In that context, perhaps I shouldn't be so overly careful about who I share physical affection with. If I would never marry someone, but still appreciate and value them, and if we both would value-theoretically why not hug and kiss a little? ( Now before everyone FREAKS OUT...these are just my musings on the logic of the subject. I think that making out with strangers or people you are not in a relationship with to be very distasteful, and that opinion probably won't change. This is mostly just to open discussion.)

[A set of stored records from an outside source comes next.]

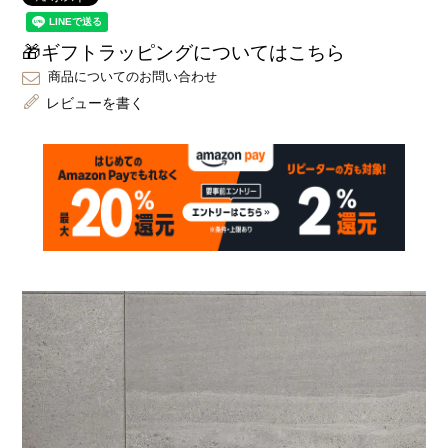
🎁ギフトラッピングについてはこちら
商品についてのお問い合わせ
レビューを書く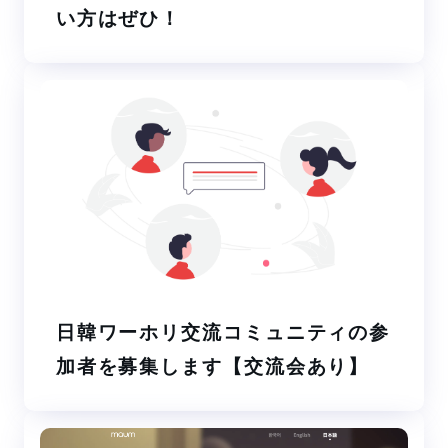
い方はぜひ！
日韓ワーホリ交流コミュニティの参
加者を募集します【交流会あり】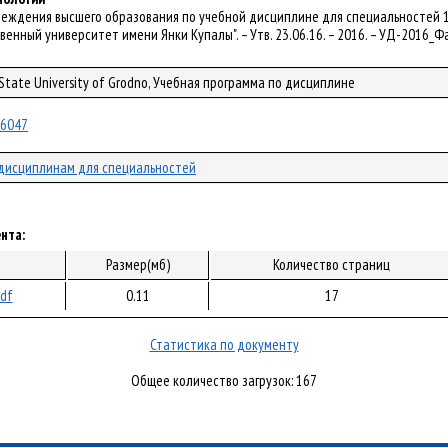
чреждения высшего образования по учебной дисциплине для специальностей 1
венный университет имени Янки Купалы". – Утв. 23.06.16. – 2016. – УД-2016_
 State University of Grodno, Учебная программа по дисциплине
/36047
дисциплинам для специальностей
нта:
Размер(мб)
Количество страниц
pdf
0.11
17
Статистика по документу
Общее количество загрузок: 167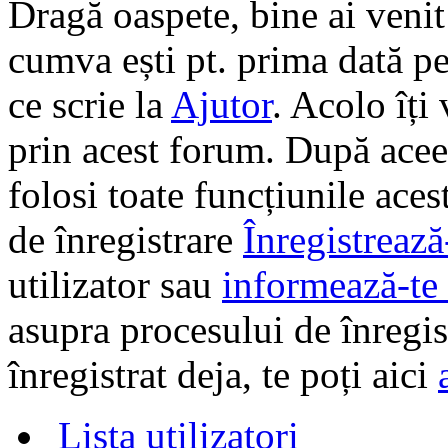
Dragă oaspete, bine ai veni
cumva ești pt. prima dată pe 
ce scrie la
Ajutor
. Acolo îți
prin acest forum. După aceea
folosi toate funcțiunile ace
de înregistrare
Înregistrează
utilizator sau
informează-te 
asupra procesului de înregi
înregistrat deja, te poți aici
Lista utilizatori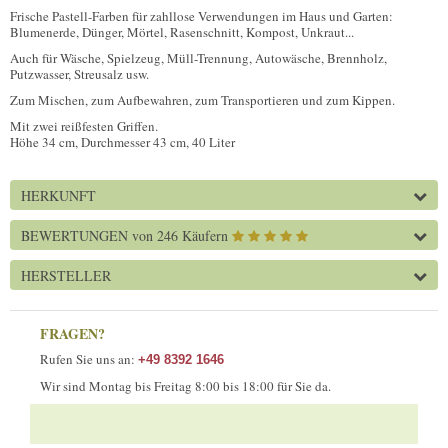
Frische Pastell-Farben für zahllose Verwendungen im Haus und Garten:
Blumenerde, Dünger, Mörtel, Rasenschnitt, Kompost, Unkraut...
Auch für Wäsche, Spielzeug, Müll-Trennung, Autowäsche, Brennholz,
Putzwasser, Streusalz usw.
Zum Mischen, zum Aufbewahren, zum Transportieren und zum Kippen.
Mit zwei reißfesten Griffen.
Höhe 34 cm, Durchmesser 43 cm, 40 Liter
HERKUNFT
BEWERTUNGEN
von 246 Käufern
HERSTELLER
FRAGEN?
Rufen Sie uns an:
+49 8392 1646
Wir sind Montag bis Freitag 8:00 bis 18:00 für Sie da.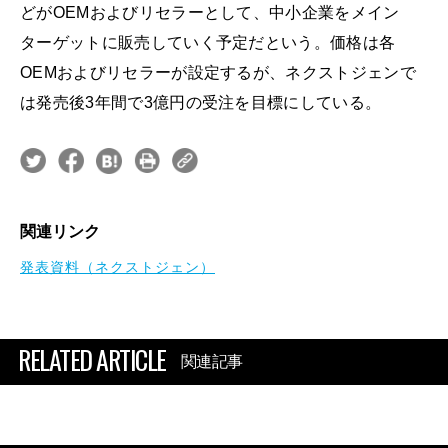
どがOEMおよびリセラーとして、中小企業をメイン
ターゲットに販売していく予定だという。価格は各
OEMおよびリセラーが設定するが、ネクストジェンで
は発売後3年間で3億円の受注を目標にしている。
関連リンク
発表資料（ネクストジェン）
RELATED ARTICLE
関連記事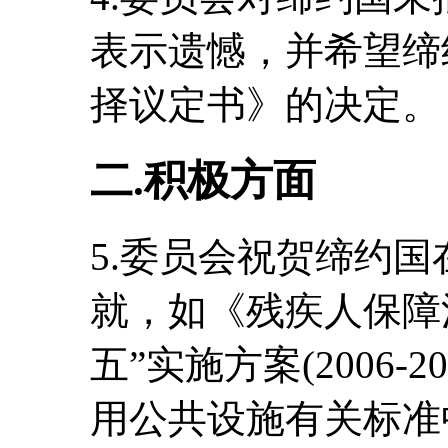
表示遗憾，并希望缔
择议定书》的决定。
二.积极方面
5.委员会祝贺缔约
就，如《残疾人保障
五”实施方案(2006-
用公共设施有关标准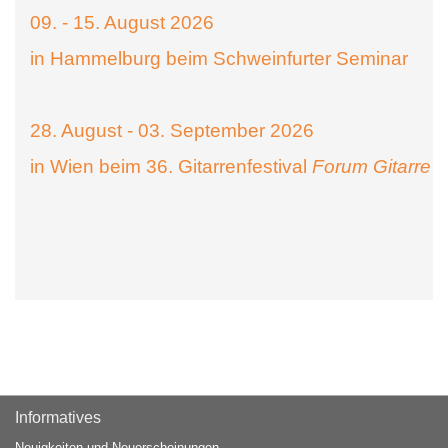
09. - 15. August 2026
in Hammelburg beim Schweinfurter Seminar
28. August - 03. September 2026
in Wien beim 36. Gitarrenfestival
Forum Gitarre
Informatives
Neuigkeiten und Neuerscheinungen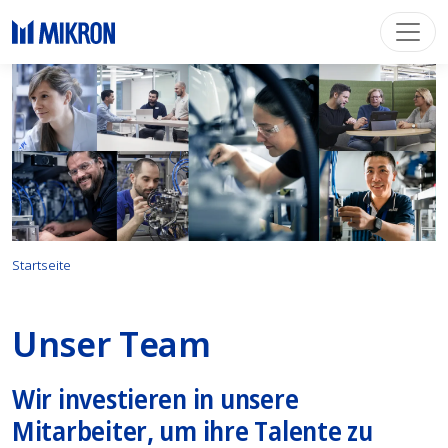
Startseite
Unser Team
Wir investieren in unsere
Mitarbeiter, um ihre Talente zu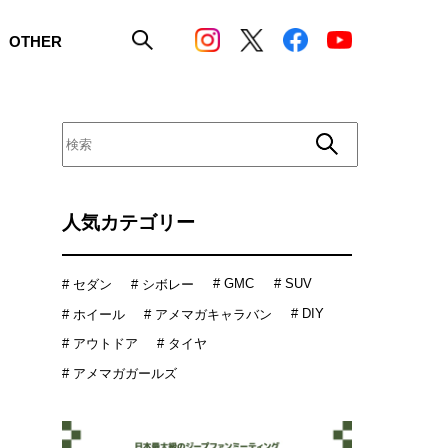
OTHER
人気カテゴリー
# GMC
# SUV
# セダン
# シボレー
# DIY
# ホイール
# アメマガキャラバン
# アウトドア
# タイヤ
# アメマガガールズ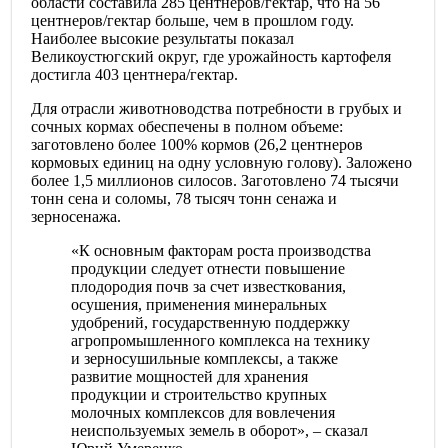
области составила 285 центнеров/гектар, что на 56
центнеров/гектар больше, чем в прошлом году.
Наиболее высокие результаты показал
Великоустюгский округ, где урожайность картофеля
достигла 403 центнера/гектар.
Для отрасли животноводства потребности в грубых и
сочных кормах обеспечены в полном объеме:
заготовлено более 100% кормов (26,2 центнеров
кормовых единиц на одну условную голову). Заложено
более 1,5 миллионов силосов. Заготовлено 74 тысячи
тонн сена и соломы, 78 тысяч тонн сенажа и
зерносенажа.
«К основным факторам роста производства
продукции следует отнести повышение
плодородия почв за счет известкования,
осушения, применения минеральных
удобрений, государственную поддержку
агропромышленного комплекса на технику
и зерносушильные комплексы, а также
развитие мощностей для хранения
продукции и строительство крупных
молочных комплексов для вовлечения
неиспользуемых земель в оборот», – сказал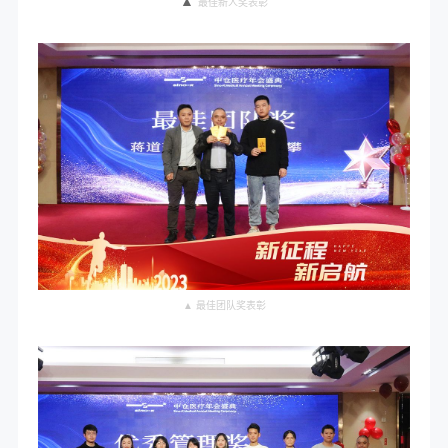
▲
最佳新人奖表彰
▲ 最佳团队奖表彰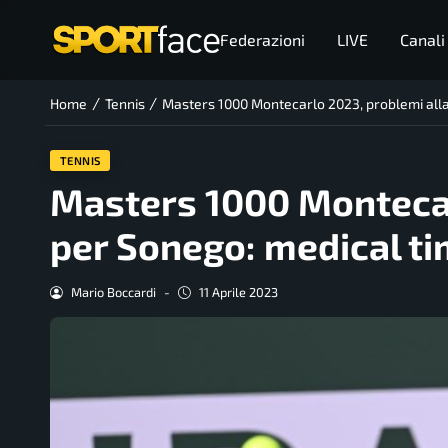
Federazioni
LIVE
Canali
/
/
Home
Tennis
Masters 1000 Montecarlo 2023, problemi alla
TENNIS
Masters 1000 Montecar
per Sonego: medical t
Mario Boccardi
-
11 Aprile 2023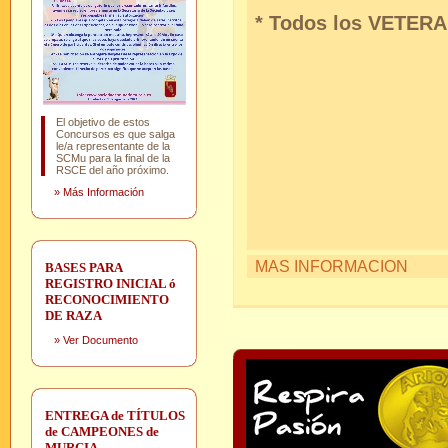
* Todos los VETERA
El objetivo de estos
Concursos es que salga
le/a representante de la
SCMu para la final de la
RSCE del año próximo.
»
Más Información
MAS INFORMACION
BASES PARA
REGISTRO INICIAL ó
RECONOCIMIENTO
DE RAZA
»
Ver Documento
ENTREGA de TÍTULOS
de CAMPEONES de
MURCIA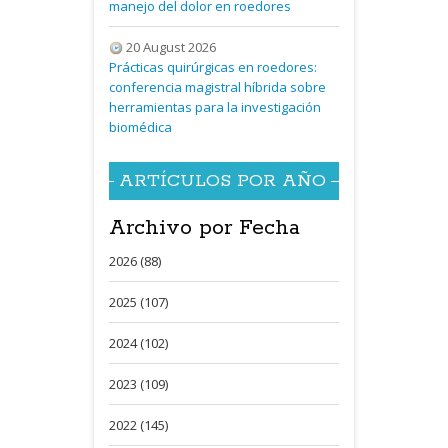
manejo del dolor en roedores
20 August 2026
Prácticas quirúrgicas en roedores:
conferencia magistral híbrida sobre
herramientas para la investigación
biomédica
ARTÍCULOS POR AÑO
Archivo por Fecha
2026 (88)
2025 (107)
2024 (102)
2023 (109)
2022 (145)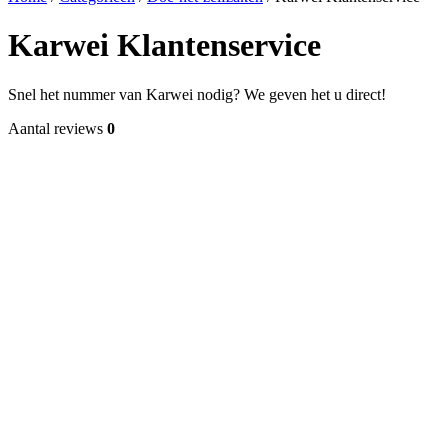
Karwei Klantenservice
Snel het nummer van Karwei nodig? We geven het u direct!
Aantal reviews
0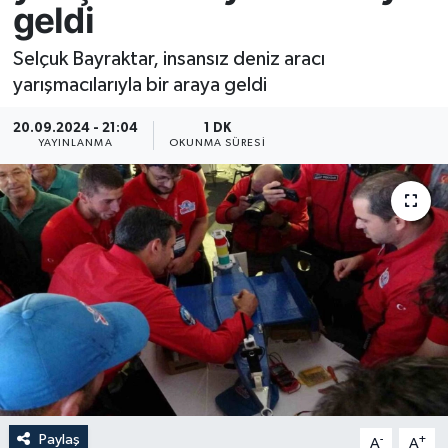
geldi
Resmi İlan
Selçuk Bayraktar, insansız deniz aracı
yarışmacılarıyla bir araya geldi
Sağlık
20.09.2024 - 21:04
1 DK
Siyaset
YAYINLANMA
OKUNMA SÜRESI
Spor
Yaşam
Paylaş
-
+
A
A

Also, tomorrow I am going to the Ute Game in Salt Lake ( 300 and something dollar ticket...MINE! Bwahahahahaha.) All I have to do if find a way to get down there. I'm going to try the bus/train approach but SincerityPersonified may or may not just drive me up there tomorrow morning. I'm really crossing my fingers for that option.

1 comment:

Heidi said...

First: Married be do do that whole "just to calm each other down and relax and bond" thing.

Second: I think the tricky thing about sexuality is that it only really takes on the type of comfort/mutuality that you are describing when each person has already developed a full emotional, mental, spiritual connection with the other. Otherwise, it will always be hollow. Always. Always always always. This I know to be true. There is no substitute for the whole love.